## Task
Leaving the pictures aside, repeat the entries exactly.

----- Dataset records

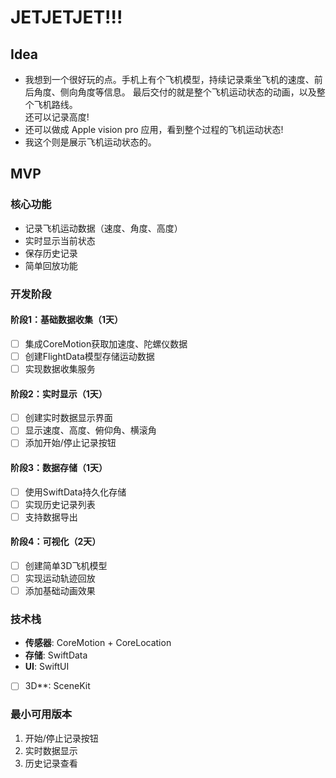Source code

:# JETJETJET!!!

## Idea

- 我想到一个很好玩的点。手机上有个飞机模型，持续记录乘坐飞机的速度、前后角度、侧向角度等信息。
  最后交付的就是整个飞机运动状态的动画，以及整个飞机路线。  
  还可以记录高度!  
- 还可以做成 Apple vision pro 应用，看到整个过程的飞机运动状态!
- 我这个则是展示飞机运动状态的。

## MVP

### 核心功能
- 记录飞机运动数据（速度、角度、高度）
- 实时显示当前状态
- 保存历史记录
- 简单回放功能

### 开发阶段

#### 阶段1：基础数据收集（1天）
- [ ] 集成CoreMotion获取加速度、陀螺仪数据
- [ ] 创建FlightData模型存储运动数据
- [ ] 实现数据收集服务

#### 阶段2：实时显示（1天）
- [ ] 创建实时数据显示界面
- [ ] 显示速度、高度、俯仰角、横滚角
- [ ] 添加开始/停止记录按钮

#### 阶段3：数据存储（1天）
- [ ] 使用SwiftData持久化存储
- [ ] 实现历史记录列表
- [ ] 支持数据导出

#### 阶段4：可视化（2天）
- [ ] 创建简单3D飞机模型
- [ ] 实现运动轨迹回放
- [ ] 添加基础动画效果

### 技术栈
- **传感器**: CoreMotion + CoreLocation
- **存储**: SwiftData
- **UI**: SwiftUI
- [ ] 3D**: SceneKit

### 最小可用版本
1. 开始/停止记录按钮
2. 实时数据显示
3. 历史记录查看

----------

## Result of the exercise
Source code

:# JETJETJET!!!

## Idea

- 我想到一个很好玩的点。手机上有个飞机模型，持续记录乘坐飞机的速度、前后角度、侧向角度等信息。
  最后交付的就是整个飞机运动状态的动画，以及整个飞机路线。  
  还可以记录高度!  
- 还可以做成 Apple vision pro 应用，看到整个过程的飞机运动状态!
- 我这个则是展示飞机运动状态的。

## MVP

### 核心功能
- 记录飞机运动数据（速度、角度、高度）
- 实时显示当前状态
- 保存历史记录
- 简单回放功能

### 开发阶段

#### 阶段1：基础数据收集（1天）
- [ ] 集成CoreMotion获取加速度、陀螺仪数据
- [ ] 创建FlightData模型存储运动数据
- [ ] 实现数据收集服务

#### 阶段2：实时显示（1天）
- [ ] 创建实时数据显示界面
- [ ] 显示速度、高度、俯仰角、横滚角
- [ ] 添加开始/停止记录按钮

#### 阶段3：数据存储（1天）
- [ ] 使用SwiftData持久化存储
- [ ] 实现历史记录列表
- [ ] 支持数据导出

#### 阶段4：可视化（2天）
- [ ] 创建简单3D飞机模型
- [ ] 实现运动轨迹回放
- [ ] 添加基础动画效果

### 技术栈
- **传感器**: CoreMotion + CoreLocation
- **存储**: SwiftData
- **UI**: SwiftUI
- [ ] 3D**: SceneKit

### 最小可用版本
1. 开始/停止记录按钮
2. 实时数据显示
3. 历史记录查看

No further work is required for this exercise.